It's been 77 days since I first set foot in Japan, until now I am still stepping on it's soil. Leaving my motherland, the pearl of the orient seas, to come and suckle at the supple bosom of the land of the rising sun for financial supplement was bittersweet. It was a trade off, as life always is. Coming to Japan, on one hand, meant: fortune, expansion of horizon, money, evolution of nihongo and technical skills, thousands of yen, meeting new people and hopefully making new acquaintances which may become friends, earning more, chance to eat sushi from seven eleven Japan branch, to become an ambassador of good manners and right conduct for the Filifins, becoming a "bagong bayani" and help the economy of the Motherland grow and someday become a super power among third world countries, and other ek-ek chuvaruuus... On the other hand it meant: leaving my beloved Motherland, being farther from my family, and the most difficult choice of all, leaving (temporarily) the warmth of the woman I love. Char!

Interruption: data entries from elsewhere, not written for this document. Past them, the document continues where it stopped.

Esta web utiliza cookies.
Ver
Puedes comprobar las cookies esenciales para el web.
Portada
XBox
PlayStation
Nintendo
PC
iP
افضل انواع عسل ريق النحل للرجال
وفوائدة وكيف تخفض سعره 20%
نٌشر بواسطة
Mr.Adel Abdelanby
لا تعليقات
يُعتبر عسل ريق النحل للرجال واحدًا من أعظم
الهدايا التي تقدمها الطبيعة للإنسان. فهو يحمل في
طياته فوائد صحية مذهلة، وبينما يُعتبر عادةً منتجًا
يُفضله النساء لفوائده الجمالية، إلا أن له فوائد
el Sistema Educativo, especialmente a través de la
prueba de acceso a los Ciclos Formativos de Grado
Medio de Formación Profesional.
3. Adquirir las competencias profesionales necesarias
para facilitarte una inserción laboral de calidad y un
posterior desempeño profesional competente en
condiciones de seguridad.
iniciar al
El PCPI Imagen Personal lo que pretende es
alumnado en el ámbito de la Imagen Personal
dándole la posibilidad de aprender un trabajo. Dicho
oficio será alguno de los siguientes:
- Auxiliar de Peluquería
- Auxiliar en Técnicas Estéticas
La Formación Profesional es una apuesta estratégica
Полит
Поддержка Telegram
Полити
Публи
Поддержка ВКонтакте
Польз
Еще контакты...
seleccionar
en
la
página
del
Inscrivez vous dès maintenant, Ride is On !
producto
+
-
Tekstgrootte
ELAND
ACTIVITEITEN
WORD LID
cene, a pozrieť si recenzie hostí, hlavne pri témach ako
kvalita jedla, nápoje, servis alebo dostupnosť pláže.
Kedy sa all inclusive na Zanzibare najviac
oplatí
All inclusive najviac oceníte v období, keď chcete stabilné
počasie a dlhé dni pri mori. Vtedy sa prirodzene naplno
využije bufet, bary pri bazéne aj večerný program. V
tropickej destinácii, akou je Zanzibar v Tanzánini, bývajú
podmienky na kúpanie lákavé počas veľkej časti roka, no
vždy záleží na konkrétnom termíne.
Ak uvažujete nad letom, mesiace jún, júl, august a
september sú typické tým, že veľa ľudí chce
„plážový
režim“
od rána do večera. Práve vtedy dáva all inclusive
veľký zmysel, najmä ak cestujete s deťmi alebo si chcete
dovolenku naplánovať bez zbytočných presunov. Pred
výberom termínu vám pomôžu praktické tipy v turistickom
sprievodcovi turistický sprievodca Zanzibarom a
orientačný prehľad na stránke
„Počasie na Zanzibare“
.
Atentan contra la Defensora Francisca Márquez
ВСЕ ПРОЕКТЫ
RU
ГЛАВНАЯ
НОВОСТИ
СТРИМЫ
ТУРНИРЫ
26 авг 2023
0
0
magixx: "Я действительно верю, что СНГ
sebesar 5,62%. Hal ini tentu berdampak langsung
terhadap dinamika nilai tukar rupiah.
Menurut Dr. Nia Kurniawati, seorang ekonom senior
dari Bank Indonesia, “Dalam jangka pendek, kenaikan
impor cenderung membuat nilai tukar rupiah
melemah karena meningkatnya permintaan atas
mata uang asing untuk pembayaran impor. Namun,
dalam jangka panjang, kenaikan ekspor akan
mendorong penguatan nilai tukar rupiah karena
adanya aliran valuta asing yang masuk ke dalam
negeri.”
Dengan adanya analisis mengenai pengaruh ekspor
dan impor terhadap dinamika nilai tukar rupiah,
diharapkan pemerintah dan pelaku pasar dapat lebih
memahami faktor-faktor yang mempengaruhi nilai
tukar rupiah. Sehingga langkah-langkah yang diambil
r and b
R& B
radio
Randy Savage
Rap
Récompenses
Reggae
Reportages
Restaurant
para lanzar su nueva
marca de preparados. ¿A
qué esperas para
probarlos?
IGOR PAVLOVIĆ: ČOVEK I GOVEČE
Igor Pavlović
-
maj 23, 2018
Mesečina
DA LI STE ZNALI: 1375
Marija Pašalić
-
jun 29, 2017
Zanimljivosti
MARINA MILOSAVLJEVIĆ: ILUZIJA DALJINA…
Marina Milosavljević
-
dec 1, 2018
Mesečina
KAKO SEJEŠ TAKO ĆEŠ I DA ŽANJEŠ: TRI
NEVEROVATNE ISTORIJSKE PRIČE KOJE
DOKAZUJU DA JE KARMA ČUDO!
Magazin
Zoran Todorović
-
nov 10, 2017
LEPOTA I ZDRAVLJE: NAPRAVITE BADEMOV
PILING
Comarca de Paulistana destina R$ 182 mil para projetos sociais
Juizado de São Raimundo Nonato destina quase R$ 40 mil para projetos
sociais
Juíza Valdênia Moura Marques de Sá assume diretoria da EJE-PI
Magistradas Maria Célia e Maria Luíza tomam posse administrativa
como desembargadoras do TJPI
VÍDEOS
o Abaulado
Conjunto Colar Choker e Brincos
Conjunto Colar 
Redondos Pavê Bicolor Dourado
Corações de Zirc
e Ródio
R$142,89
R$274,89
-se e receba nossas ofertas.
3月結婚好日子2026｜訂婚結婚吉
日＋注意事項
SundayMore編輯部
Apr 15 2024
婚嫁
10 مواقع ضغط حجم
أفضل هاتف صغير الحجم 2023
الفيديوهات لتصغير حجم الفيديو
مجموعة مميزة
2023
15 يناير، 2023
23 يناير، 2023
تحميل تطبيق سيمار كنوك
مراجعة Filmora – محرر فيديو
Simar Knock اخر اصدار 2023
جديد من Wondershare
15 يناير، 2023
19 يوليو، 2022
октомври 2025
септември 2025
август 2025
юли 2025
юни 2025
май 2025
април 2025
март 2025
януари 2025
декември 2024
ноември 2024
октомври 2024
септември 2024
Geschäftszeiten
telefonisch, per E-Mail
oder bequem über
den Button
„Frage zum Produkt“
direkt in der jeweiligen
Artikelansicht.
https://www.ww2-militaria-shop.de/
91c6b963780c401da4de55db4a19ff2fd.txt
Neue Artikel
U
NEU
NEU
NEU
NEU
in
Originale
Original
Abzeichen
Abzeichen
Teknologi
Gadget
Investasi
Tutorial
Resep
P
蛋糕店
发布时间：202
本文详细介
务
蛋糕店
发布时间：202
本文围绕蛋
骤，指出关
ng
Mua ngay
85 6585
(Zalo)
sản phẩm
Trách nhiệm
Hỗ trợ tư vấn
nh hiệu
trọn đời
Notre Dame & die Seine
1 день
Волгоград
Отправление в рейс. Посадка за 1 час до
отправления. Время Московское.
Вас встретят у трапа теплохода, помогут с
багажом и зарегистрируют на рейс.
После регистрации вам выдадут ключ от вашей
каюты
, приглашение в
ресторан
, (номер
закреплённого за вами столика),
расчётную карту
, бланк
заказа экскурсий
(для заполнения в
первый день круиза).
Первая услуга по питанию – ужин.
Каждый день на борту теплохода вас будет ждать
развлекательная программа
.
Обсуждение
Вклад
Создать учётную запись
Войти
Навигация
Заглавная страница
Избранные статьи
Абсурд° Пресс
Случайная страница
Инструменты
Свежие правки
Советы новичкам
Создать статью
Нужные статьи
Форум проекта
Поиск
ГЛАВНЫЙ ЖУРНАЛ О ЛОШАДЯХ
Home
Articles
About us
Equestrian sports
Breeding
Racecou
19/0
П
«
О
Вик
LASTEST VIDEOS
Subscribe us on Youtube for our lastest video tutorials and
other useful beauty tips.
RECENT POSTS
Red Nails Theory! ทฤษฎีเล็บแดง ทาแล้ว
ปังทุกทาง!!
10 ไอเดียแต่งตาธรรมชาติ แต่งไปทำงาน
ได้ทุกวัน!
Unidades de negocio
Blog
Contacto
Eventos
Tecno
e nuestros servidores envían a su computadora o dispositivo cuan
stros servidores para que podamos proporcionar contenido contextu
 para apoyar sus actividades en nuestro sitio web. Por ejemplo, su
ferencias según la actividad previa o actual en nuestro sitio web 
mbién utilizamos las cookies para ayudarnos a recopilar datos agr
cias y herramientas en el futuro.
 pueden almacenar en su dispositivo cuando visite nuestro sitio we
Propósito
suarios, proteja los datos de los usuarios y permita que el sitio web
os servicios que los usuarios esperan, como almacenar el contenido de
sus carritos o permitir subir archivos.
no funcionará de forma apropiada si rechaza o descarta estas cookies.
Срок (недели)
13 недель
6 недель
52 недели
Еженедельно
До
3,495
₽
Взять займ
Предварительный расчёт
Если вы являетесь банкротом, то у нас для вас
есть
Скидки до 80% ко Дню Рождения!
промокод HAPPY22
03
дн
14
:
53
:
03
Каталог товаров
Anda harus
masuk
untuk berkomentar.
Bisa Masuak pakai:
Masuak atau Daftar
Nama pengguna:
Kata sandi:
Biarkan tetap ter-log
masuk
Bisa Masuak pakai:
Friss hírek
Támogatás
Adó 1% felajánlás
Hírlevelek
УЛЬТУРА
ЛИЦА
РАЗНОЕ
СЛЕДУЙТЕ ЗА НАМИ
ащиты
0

It was my first time to travel beyond the borders of "Inang Pilipinas". I was teary-eyed as I gazed from the aircraft window to the deep blue sea below. Memories were flashed in my mind projected by my heart, kinda like a slideshow in multiply.com with tags and album titles, vivid images fading in transition. It's not that I'm leaving this world or somethin', but something inside of me started to grow and it's not because of the sexy lady walking along the cabin aisle... of course not! It was a feeling. I felt like I was leaving a big part of me behind, as if there was something missing -- I was not complete. My mind looked forward for the imminent adventures waiting for me in the land of the rising sun, yet my heart was desperately holding on to the vivid memories of a loving face.
Now, it is 11:50pm. I am alone in the room with no echoes. Desperately searching for solutions for the noise frequencies of a machine that can never give me love. It's so quiet in here I can here the ticking of the clock mocking me. I am alone and lonely. The milk from the bossom is getting sour. I am alone and lonely, but at least I can pick my nose without reservation and fart at will. Gotta go, or I'll miss the train. Miss you Haze.